Леон снисходительно улыбнулся и ничего не ответил. Я вышел из кабинета и у себя в комнате побыстрее сорвал листок календаря. Моему взгляду открылась большая единица и напечатанное буквами поменьше слово «апрель». Теперь я понял, почему Леон так понимающе ухмыльнулся. Мы вообще очень симпатизировали друг другу, так как он также занимался литературой и не один год трудился над своей книгой о восстании 1863 года, перерабатывая ее уже в третий раз. Она должна была выйти в 1939 году, но помешала война. Вторично он подготовил ее к печати в 1941 году и ожидал ее опубликования во Львове. Но и на этот раз не посчастливилось. Гитлеровские танки были быстрее типографских машин, рукопись затерялась, а Леон после многочисленных перипетий оказался на Волге. На родину он вернулся в офицерском мундире, мечтая, однако, о том, чтобы бросить работу в редакции и целиком посвятить себя писательскому делу. Ту же цель преследовал и я. Свою новую обитель я нашел в «Литературных новостях»; мой тамошний патрон считал, что я смогу теперь больше времени уделять литературе.
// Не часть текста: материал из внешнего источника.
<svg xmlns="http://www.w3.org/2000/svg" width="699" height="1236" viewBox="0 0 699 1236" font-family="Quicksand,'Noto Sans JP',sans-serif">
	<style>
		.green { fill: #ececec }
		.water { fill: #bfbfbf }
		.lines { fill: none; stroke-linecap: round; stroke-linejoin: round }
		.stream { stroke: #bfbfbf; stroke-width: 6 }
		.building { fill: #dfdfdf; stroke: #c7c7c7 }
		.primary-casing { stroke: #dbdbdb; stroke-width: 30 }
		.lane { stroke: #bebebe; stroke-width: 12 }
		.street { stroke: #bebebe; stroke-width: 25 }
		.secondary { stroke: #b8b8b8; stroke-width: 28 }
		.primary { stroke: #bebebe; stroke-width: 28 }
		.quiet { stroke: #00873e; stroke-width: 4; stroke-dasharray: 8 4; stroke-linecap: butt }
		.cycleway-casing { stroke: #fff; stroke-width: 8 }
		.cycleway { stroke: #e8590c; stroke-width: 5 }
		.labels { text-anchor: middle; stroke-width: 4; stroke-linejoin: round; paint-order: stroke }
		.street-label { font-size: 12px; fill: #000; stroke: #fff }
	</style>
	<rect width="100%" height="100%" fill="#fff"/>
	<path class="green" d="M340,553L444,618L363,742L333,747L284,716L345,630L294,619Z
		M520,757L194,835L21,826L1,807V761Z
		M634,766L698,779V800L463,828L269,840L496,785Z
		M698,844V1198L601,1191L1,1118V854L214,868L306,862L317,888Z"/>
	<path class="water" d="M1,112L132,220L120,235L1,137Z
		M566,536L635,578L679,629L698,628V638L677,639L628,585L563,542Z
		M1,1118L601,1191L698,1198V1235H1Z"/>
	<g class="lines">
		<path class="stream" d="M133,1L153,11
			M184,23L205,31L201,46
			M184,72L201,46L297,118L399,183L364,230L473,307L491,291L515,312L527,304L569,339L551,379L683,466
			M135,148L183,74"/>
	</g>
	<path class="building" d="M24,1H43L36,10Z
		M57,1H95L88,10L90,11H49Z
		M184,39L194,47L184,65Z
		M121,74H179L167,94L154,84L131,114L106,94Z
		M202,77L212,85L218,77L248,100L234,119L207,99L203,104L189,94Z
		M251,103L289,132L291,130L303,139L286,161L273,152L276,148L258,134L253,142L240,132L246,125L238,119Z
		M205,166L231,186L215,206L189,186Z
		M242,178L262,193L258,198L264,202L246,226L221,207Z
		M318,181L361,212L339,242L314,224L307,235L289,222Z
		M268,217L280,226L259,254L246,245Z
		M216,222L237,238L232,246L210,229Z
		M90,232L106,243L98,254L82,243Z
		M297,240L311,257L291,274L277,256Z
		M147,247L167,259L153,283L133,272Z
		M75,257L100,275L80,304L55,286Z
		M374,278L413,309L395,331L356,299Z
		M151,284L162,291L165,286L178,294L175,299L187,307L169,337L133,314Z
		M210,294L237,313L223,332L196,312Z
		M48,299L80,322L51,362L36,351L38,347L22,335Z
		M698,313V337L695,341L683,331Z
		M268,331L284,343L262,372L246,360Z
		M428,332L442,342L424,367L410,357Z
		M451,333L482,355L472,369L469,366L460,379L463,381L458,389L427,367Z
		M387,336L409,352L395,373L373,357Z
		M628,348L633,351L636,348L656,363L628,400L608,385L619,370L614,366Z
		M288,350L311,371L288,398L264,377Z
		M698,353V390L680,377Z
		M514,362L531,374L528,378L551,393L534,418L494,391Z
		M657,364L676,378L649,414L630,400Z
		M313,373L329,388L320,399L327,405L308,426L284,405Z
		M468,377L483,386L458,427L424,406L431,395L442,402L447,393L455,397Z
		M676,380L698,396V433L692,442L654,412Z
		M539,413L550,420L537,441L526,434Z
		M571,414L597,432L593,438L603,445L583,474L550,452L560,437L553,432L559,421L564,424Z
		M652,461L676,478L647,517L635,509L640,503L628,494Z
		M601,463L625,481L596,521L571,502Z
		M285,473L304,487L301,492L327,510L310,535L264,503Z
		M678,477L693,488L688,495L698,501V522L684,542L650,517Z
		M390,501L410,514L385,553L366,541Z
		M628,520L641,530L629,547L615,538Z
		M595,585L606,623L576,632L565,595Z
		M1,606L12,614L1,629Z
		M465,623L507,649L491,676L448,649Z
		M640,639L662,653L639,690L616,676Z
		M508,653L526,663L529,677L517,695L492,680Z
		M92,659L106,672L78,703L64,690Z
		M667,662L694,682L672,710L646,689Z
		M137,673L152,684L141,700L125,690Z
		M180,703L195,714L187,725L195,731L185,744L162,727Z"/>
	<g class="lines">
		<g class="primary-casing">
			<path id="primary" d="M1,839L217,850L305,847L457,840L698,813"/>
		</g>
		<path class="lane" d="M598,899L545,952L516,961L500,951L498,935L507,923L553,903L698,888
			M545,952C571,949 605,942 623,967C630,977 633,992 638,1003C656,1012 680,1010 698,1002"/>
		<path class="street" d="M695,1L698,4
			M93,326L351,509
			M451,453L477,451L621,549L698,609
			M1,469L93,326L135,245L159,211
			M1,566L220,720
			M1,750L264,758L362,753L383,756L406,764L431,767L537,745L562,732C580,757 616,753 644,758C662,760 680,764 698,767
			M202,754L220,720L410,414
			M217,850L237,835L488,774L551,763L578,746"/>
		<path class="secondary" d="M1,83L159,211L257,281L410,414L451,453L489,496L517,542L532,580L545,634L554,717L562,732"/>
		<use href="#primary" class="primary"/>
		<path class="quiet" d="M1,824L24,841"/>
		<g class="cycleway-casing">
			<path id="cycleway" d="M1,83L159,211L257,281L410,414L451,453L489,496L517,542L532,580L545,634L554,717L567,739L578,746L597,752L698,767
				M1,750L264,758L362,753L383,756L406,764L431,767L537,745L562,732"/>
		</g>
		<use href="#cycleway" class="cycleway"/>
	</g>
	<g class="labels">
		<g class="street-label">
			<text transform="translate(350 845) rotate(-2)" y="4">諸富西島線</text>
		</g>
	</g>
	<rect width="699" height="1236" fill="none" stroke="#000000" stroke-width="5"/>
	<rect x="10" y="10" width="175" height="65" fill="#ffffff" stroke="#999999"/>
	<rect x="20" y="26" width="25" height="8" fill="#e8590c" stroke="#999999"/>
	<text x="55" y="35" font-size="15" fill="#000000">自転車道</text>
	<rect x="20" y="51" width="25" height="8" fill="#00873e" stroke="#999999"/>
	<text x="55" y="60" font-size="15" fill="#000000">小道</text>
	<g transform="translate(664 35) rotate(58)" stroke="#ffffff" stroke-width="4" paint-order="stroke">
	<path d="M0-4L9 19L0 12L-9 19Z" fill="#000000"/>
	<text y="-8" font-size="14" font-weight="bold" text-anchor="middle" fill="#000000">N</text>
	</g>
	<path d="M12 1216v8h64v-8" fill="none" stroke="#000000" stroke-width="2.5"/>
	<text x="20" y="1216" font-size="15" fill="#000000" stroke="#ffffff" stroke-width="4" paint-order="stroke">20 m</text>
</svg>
И вот ни в тот день, 1 апреля, ни на следующий я в газету не пошел. Мне было немного не по себе, я успел полюбить редакционную суету, но меня задело за живое. День я провел, бродя над Вислой. На синих промерзших отмелях у набережной нагромоздились одна на другую битые льдины. Я уселся на бревне, занесенном сюда капризом стихии, еще влажном, но уже просыхающем на солнце, и погрузился в размышления. В ушах назойливо звучала мелодия начальных тактов моего любимого «Этюда си-бемоль минор» Кароля Шимановского, который мы утром слушали с Марией: мотив суровый, выразительный и сильный, как биение сердца. Жизнь моя покатилась так стремительно, что мне необходимо было спокойно собраться с мыслями. Один-единственный день оказался решающим, и, хотя передо мной все еще стояла необходимость сделать выбор, я знал, что прежняя любовь прошла, расколовшись, как кирпич, от чрезмерной жары. Чувства такого накала никогда не бывают прочными. Что-то давно уже надломилось во мне, я ощущал внутренний холод, но в глубине души надеялся, что не все еще кончено. И, пребывая в таком смятении, в сомнениях, есть ли вообще любовь, в один из таких вечеров я встретил Марию. Передо мной не было выбора, выбор свершился сам.